The Court allowed the plaintiff’s claim for negligent misrepresentation. While the plan was still contingent when the plaintiff was hired, it was sufficiently well-developed to constitute a material risk to the plaintiff’s plan to relocate. The hospital had a duty to inform the doctor of this highly relevant fact under the circumstances. The fact that the persons interviewing the plaintiff may not have been aware of the plan was irrelevant since the organization was aware of it. According to the Court, the “communication gaps and a lack of informational flow” only contributed to the organization’s negligence.
While potentially significant, it should be noted that the doctrine of negligent misrepresentation is not limitless in the employment context. Courts have thus far restricted the doctrine to actions based on misstatements or omissions of material facts. Actions based on best laid plans, hopes, dreams and aspirations are not actionable even where they fail to come to fruition.
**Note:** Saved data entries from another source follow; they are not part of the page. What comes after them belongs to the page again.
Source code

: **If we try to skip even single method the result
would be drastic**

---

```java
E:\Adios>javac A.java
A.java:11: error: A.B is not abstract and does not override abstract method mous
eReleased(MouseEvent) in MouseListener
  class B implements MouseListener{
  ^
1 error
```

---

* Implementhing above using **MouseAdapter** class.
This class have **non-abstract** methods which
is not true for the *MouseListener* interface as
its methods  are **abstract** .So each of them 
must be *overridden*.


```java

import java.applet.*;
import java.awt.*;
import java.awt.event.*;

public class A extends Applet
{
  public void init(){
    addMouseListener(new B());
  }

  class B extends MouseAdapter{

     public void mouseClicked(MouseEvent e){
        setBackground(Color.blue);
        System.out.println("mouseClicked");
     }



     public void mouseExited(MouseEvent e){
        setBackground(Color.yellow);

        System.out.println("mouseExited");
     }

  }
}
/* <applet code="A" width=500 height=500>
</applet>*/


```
In Bureau v. KPMG Quality Registrar Inc., 1999 NSCA 100, the plaintiff relocated her professional practice to KPMG after being led to believe that her practice would be successful there and that she would become a partner. However, the evidence did not indicate that KPMG promised these things notwithstanding its hope that the plaintiff would be successful. The plaintiff was terminated after 14 months when her practice with KPMG was not as successful as either party had hoped.
The Court dismissed the action for negligent misrepresentation, stating that: “[to] be actionable, a negligent misrepresentation must be more than a misunderstanding. The fact that the reality of employment with KPMG did not meet with the sanguine expectations of Bureau [the plaintiff] does not, of itself, constitute negligence”. The plaintiff should have known that her ultimate success at KPMG would depend on how things progressed. The statements made by her interviewer were merely aspirational and could not have reasonably been regarded as binding legal statements.
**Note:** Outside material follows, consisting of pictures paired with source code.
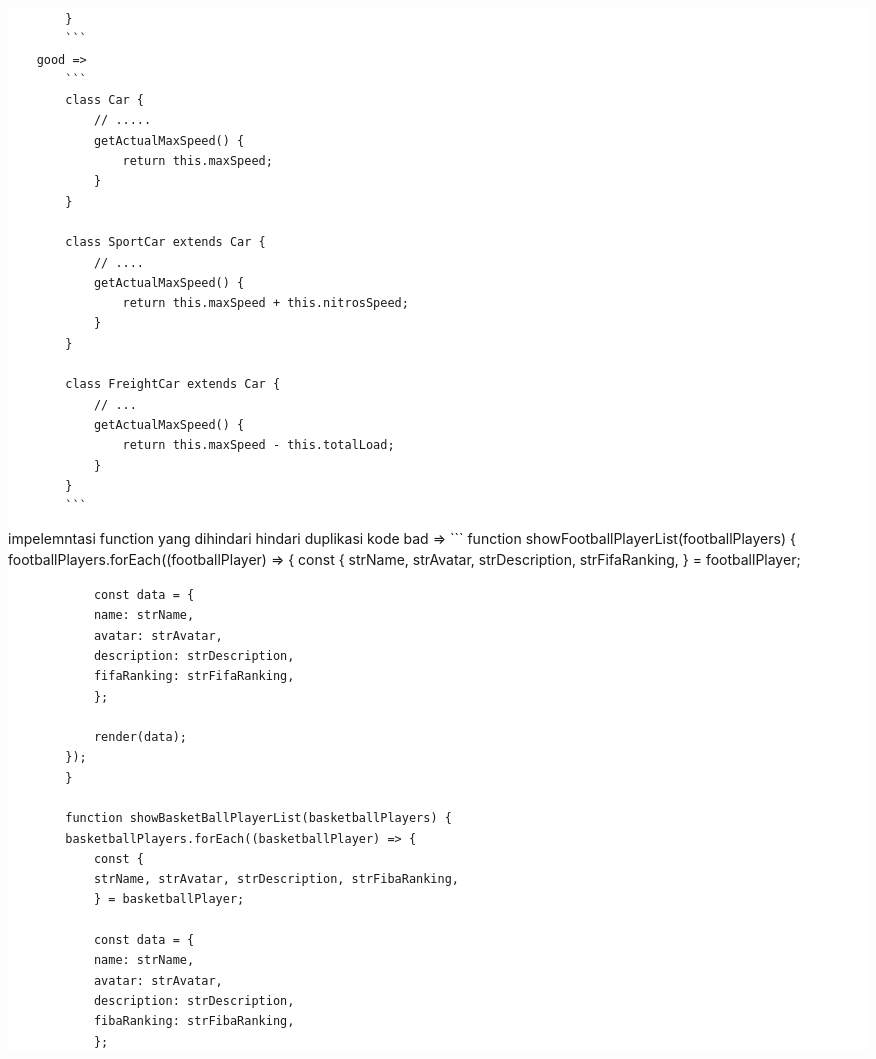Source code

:             }
            ```
        good => 
            ```
            class Car {
                // .....
                getActualMaxSpeed() {
                    return this.maxSpeed;
                }
            }
                
            class SportCar extends Car {
                // ....
                getActualMaxSpeed() {
                    return this.maxSpeed + this.nitrosSpeed;
                }
            }
                
            class FreightCar extends Car {
                // ...
                getActualMaxSpeed() {
                    return this.maxSpeed - this.totalLoad;
                }
            }
            ```

impelemntasi function yang dihindari
    hindari duplikasi kode
        bad => 
            ```
            function showFootballPlayerList(footballPlayers) {
            footballPlayers.forEach((footballPlayer) => {
                const {
                strName, strAvatar, strDescription, strFifaRanking,
                } = footballPlayer;
            
                const data = {
                name: strName,
                avatar: strAvatar,
                description: strDescription,
                fifaRanking: strFifaRanking,
                };
            
                render(data);
            });
            }
            
            function showBasketBallPlayerList(basketballPlayers) {
            basketballPlayers.forEach((basketballPlayer) => {
                const {
                strName, strAvatar, strDescription, strFibaRanking,
                } = basketballPlayer;
            
                const data = {
                name: strName,
                avatar: strAvatar,
                description: strDescription,
                fibaRanking: strFibaRanking,
                };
Employers seeking to avoid liability for negligent misrepresentation should take care to ensure the completeness and accuracy of statements made during recruitment. This is especially so where those statements relate to the existence or non-existence of conditions fundamental to the employment. Where future plans are contingent on future events, this should be disclosed to the applicant so that he or she can make an informed decision as to whether to take the position. Negligent misrepresentation claims are most likely to succeed when an employer misstates (or fails to mention) fundamental eventualities that could render the position obsolete or drastically different than that initially represented.
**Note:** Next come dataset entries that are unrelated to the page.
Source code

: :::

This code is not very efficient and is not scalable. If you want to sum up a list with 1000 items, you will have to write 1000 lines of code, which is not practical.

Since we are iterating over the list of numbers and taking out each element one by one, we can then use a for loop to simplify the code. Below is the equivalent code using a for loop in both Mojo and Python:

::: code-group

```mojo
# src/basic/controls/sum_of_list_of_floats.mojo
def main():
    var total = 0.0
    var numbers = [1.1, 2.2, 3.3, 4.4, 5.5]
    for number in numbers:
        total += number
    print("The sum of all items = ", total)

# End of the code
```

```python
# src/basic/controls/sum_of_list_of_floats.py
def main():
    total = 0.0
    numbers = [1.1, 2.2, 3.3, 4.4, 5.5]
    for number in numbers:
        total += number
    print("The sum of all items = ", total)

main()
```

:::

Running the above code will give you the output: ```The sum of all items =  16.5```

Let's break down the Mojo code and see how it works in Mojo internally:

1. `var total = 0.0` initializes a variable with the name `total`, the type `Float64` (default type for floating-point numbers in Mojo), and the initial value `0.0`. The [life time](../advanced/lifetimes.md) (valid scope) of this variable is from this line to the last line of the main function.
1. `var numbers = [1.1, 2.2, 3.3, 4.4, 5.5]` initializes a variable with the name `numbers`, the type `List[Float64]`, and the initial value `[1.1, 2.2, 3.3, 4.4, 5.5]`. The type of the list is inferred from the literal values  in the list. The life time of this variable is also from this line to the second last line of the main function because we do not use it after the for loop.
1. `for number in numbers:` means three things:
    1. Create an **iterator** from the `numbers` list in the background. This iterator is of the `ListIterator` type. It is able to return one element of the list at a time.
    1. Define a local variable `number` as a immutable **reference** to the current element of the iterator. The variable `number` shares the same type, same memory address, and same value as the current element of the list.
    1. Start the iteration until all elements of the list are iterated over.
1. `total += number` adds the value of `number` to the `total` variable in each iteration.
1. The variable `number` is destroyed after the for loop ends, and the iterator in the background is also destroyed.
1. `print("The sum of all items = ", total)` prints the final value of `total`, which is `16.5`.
It is also important that companies provide human resource departments with the necessary high-level information to ensure that applicants are not unintentionally misled. No one should be hired for a position that is likely to be eliminated or significantly altered without informing that person that this eventuality is at least possible. Communication gaps or lack of information flow within organizations will not absolve them of liability for negligent misrepresentations, even those made honestly.
Finally, employers should consider reproducing all important statements in written contracts of employment. While it may not be determinative, contractual language disclaiming any prior representations on the part of the employer is likely to be highly persuasive if the matter is litigated.